To be done
- 1) Translate this sentence from the Schema documentation into Spanish: "The basic usage of Schema is to specify data types for each key one by one."
- 2) Duplicate a passage of the Schema documentation word for word, beginning at the words "from jubakit.classifier import" and stopping after the words "input from Loader.".
- 3) Shorten the paragraph of the Schema documentation that opens with "Data types must be defined" into a single sentence that keeps its main facts.

Text to read
** BEGIN **

Schema¶
Schema defines the meaning of each column of record loaded from Loader.
The basic usage of Schema is to specify data types for each key one by one.
In the following example, name
and age
columns are used as features and gender
column is used as a label when training classifier.
from jubakit.classifier import Schema
schema = Schema({
'name': Schema.STRING,
'age': Schema.NUMBER,
'gender': Schema.LABEL,
})
Fallback Type¶
Data types must be defined for all column keys that may input from Loader.
If you have many columns in your data and only a part of the columns is of your interest, you can specify a fallback data type.
The Schema in the following example ignores columns other than name
, age
and gender
.
schema = Schema({
'name': Schema.STRING,
'age': Schema.NUMBER,
'gender': Schema.LABEL,
}, Schema.IGNORE)
Similarly, if you know that all of your records are numeric feature, you can just specify Schema as follows using fallback data type.
schema = Schema({}, Schema.NUMBER)
Alias Names¶
By default, the column key names passed from Loader is used as a Datum key name.
However, you can manually assign the Datum key name by giving alias names.
In the following example, user_name
and user_profile
columns will become name
and profile
in Datum respectively.
schema = Schema({
'user_name': (Schema.STRING, 'name'),
'user_profile': (Schema.STRING, 'profile'),
})

** END **

(Data items)
** BEGIN **

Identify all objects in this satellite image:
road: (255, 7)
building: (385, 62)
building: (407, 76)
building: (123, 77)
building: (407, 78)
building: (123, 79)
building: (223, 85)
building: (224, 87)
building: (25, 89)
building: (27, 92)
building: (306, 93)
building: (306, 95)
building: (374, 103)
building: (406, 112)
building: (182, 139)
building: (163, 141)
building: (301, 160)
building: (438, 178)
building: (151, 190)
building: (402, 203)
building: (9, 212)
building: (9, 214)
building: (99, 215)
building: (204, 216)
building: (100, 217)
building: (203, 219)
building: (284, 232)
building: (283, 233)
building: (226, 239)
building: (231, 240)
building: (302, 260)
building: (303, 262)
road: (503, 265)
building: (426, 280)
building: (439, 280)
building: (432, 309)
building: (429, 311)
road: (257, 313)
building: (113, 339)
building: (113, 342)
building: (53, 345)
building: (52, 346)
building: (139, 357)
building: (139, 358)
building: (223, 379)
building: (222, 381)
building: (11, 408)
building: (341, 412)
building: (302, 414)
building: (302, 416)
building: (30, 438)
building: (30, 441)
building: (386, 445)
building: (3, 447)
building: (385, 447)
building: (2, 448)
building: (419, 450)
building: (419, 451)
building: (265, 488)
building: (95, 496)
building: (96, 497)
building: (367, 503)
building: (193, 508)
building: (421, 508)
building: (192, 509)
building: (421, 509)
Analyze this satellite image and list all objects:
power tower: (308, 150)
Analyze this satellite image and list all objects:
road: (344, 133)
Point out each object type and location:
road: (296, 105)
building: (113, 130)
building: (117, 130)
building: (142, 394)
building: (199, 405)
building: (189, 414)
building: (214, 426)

** END **

Answers per task
- 1) El uso básico de Schema consiste en especificar los tipos de datos para cada clave, uno por uno.

- 2)
from jubakit.classifier import Schema
schema = Schema({
'name': Schema.STRING,
'age': Schema.NUMBER,
'gender': Schema.LABEL,
})
Fallback Type¶
Data types must be defined for all column keys that may input from Loader.

- 3) Every column key that Loader may input needs a defined data type, but when only some of many columns matter, you can specify a fallback data type.